Requirements:
1. In the forum thread, which book does SSage suggest reading for a basic refresher?
2. Gather every line in the records that contains the string "kern".

Excerpted text:
# New Guy from GA.



## gasmith (Jun 25, 2017)

Hi everyone, first post here.  I work as a gunsmith and have been trained in some machining and have also worked in a machine shop doing precision grinding.  However, I have a limited amount of experience.  I was wondering where the best place to start on the forum would be if anyone had possibly posted tutorials and/or videos that would help me to brush back up.  I havent touched a lathe or mill since '08 and need to get back into it to grow my business.  Any input is appreciated.  Also, anyone who wants to discuss gunsmithing, go ahead and PM me.


----------



## Bob Korves (Jun 25, 2017)

Welcome, gasmith, you have come to the right place!


----------



## Ulma Doctor (Jun 25, 2017)

That lazy Machinist 
Tubalcain (mr.pete222)
Tom's Techniques
Keith Rucker 
Midway USA

all these guys on Youtube are excellent and may have some info that you may desire
these aren't the only guys, but any/all are a good place to start


----------



## wrmiller (Jun 25, 2017)

Welcome to the forums gasmith!

I'm no gunsmith by profession, but have mentored under a very good pistolsmith and have been building my own pistols for USPSA and Steel Challenge type shooting since the mid 80s. Even managed to build a ar-10 based on a 80% lower.

Not sure I can help in any way, but holler if you think I can.


----------



## SSage (Jun 25, 2017)

Pull out the "How to run a lathe" book from South Bend and read through it for a basic refresher.


----------



## gasmith (Jun 25, 2017)

Thanks for the replies guys.  Im working on expanding my capabilities and this is definitely a n area I need to get mastered to be a true professional.

Supplied material:
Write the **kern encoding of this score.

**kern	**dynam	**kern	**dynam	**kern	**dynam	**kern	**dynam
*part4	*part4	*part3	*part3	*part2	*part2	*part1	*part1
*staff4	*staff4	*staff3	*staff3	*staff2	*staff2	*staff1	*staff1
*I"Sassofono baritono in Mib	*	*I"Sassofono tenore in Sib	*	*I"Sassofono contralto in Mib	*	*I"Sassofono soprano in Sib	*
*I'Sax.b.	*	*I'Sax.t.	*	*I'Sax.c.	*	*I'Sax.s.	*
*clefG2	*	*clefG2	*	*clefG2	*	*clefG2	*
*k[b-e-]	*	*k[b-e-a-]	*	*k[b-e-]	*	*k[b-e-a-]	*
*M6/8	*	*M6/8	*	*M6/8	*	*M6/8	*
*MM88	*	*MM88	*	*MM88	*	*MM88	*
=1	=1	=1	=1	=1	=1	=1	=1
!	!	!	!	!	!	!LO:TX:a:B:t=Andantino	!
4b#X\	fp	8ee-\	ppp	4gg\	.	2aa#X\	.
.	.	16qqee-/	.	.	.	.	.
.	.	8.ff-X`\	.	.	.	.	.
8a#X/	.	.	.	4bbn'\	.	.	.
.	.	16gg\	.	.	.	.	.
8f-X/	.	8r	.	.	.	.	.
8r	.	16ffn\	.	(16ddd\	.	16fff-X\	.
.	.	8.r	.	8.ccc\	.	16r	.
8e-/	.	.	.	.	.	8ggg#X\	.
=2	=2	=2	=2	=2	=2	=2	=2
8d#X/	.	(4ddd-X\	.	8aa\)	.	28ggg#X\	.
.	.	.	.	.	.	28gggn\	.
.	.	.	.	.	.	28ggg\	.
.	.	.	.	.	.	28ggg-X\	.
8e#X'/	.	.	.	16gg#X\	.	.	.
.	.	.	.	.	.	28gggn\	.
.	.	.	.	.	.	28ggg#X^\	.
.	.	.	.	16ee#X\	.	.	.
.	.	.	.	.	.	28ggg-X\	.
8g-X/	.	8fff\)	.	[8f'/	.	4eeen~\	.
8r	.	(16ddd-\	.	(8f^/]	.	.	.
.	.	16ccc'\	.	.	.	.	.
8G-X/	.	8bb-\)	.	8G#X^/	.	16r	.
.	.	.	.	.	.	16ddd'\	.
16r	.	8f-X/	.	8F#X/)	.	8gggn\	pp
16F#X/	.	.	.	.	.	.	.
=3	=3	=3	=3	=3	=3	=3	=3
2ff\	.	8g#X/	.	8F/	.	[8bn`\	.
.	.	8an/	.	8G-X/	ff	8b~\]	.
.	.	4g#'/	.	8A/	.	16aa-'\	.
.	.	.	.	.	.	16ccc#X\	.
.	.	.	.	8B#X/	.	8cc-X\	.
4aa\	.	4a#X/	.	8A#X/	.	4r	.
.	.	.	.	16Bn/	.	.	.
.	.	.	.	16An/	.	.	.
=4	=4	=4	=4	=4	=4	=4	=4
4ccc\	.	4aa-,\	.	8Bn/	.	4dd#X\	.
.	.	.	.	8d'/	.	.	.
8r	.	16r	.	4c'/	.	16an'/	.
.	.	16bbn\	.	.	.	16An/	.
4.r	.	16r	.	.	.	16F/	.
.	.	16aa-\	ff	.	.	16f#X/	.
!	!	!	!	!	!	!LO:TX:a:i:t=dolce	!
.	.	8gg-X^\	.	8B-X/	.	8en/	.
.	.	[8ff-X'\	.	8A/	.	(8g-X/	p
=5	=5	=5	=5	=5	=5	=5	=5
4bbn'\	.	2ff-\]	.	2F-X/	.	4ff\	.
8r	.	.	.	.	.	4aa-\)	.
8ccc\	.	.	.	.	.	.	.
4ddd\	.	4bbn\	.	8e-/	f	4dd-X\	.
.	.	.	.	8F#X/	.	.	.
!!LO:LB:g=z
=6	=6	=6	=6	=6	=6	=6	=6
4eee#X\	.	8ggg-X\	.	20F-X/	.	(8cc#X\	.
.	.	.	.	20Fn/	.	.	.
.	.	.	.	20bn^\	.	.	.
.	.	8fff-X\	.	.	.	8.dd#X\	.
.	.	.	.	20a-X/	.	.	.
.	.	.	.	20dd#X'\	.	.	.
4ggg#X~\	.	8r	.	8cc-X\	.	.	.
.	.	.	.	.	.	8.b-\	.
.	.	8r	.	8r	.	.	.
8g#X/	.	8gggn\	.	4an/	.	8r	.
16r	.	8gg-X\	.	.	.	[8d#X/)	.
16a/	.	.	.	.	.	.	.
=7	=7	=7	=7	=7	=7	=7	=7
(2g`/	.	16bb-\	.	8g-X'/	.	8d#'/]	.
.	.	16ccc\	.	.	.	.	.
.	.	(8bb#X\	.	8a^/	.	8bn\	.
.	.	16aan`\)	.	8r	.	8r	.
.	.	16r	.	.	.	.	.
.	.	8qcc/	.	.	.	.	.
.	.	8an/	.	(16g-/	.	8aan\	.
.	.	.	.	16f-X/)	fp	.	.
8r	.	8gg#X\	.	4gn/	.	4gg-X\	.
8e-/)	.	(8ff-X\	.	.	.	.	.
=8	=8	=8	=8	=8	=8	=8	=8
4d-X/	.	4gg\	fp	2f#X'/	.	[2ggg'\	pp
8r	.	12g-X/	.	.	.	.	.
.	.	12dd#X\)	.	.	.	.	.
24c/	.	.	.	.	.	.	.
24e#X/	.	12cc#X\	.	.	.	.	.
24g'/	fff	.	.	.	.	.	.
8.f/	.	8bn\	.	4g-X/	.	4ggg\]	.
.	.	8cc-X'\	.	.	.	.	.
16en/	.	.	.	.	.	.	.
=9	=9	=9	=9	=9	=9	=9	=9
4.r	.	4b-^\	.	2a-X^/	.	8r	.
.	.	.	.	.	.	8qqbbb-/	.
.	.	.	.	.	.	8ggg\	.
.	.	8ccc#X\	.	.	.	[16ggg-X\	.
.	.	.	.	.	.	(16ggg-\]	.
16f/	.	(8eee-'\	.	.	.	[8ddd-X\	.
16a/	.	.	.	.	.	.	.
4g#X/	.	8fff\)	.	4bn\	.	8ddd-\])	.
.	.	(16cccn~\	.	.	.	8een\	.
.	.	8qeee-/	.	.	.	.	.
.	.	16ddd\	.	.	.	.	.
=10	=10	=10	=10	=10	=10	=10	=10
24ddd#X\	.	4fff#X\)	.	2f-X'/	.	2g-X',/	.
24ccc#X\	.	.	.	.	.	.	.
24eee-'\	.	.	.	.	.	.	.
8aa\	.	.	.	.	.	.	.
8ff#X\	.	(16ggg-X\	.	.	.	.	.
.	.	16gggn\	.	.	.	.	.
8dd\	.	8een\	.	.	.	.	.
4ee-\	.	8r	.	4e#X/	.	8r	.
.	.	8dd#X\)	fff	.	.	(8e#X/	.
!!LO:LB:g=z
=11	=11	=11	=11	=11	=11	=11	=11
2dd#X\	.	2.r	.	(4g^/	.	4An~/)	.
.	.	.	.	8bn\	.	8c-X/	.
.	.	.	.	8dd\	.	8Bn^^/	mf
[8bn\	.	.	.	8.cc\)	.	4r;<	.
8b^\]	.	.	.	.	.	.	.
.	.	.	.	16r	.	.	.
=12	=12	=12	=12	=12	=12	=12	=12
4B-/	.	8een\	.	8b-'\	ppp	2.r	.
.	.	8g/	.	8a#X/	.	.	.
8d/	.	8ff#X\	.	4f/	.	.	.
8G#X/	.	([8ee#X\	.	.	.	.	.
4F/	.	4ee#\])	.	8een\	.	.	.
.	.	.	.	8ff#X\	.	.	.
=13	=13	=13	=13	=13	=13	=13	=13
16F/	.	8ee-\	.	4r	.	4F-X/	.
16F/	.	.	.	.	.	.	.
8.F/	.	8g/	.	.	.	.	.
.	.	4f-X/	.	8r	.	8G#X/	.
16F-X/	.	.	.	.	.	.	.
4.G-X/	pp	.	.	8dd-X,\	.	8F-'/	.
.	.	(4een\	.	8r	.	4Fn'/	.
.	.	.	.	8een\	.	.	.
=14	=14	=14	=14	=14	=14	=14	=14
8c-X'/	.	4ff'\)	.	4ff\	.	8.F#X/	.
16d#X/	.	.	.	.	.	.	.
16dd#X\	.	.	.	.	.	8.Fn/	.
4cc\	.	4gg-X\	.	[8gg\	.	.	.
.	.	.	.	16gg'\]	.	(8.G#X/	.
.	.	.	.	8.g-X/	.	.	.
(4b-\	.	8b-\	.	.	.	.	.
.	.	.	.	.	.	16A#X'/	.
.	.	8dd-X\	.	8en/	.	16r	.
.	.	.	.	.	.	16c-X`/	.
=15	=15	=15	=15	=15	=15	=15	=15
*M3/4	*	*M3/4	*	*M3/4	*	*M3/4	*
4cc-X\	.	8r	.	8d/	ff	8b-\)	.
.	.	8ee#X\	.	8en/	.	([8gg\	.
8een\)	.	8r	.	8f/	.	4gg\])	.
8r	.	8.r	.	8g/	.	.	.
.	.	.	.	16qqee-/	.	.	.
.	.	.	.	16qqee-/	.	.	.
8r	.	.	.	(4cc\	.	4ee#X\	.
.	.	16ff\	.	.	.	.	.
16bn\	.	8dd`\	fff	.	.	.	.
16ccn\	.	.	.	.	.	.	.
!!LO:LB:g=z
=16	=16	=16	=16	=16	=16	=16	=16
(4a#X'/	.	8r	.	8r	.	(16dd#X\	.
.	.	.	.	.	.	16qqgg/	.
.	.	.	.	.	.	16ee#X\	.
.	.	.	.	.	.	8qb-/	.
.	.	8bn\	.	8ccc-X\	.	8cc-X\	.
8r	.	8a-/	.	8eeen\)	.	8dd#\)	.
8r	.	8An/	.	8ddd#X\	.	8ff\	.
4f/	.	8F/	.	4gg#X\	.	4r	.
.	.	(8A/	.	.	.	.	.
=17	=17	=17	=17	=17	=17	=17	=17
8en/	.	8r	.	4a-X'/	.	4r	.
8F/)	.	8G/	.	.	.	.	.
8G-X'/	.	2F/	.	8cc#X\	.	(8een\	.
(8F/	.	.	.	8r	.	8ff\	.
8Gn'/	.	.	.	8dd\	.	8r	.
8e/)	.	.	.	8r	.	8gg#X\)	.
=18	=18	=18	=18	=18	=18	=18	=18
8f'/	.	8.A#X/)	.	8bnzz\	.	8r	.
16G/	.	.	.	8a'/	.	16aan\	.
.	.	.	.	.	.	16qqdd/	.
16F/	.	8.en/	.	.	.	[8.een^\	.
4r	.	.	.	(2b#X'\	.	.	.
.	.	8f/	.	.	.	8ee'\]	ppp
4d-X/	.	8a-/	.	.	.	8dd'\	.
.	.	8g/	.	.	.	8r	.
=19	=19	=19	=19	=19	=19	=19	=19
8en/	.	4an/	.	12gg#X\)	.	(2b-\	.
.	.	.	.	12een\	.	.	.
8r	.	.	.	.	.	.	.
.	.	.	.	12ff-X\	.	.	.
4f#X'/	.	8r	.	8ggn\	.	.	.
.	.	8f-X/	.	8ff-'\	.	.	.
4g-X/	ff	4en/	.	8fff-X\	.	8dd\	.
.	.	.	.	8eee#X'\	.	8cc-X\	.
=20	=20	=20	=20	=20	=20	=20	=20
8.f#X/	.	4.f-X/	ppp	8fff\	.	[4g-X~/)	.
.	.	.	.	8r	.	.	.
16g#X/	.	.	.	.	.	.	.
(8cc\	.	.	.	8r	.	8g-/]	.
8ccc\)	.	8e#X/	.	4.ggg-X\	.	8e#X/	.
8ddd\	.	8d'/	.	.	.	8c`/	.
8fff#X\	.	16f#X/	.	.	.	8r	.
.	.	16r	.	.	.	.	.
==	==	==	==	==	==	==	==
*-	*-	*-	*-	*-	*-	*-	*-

Responses in order:
1. The "How to run a lathe" book from South Bend.

2.
Write the **kern encoding of this score.
**kern	**dynam	**kern	**dynam	**kern	**dynam	**kern	**dynam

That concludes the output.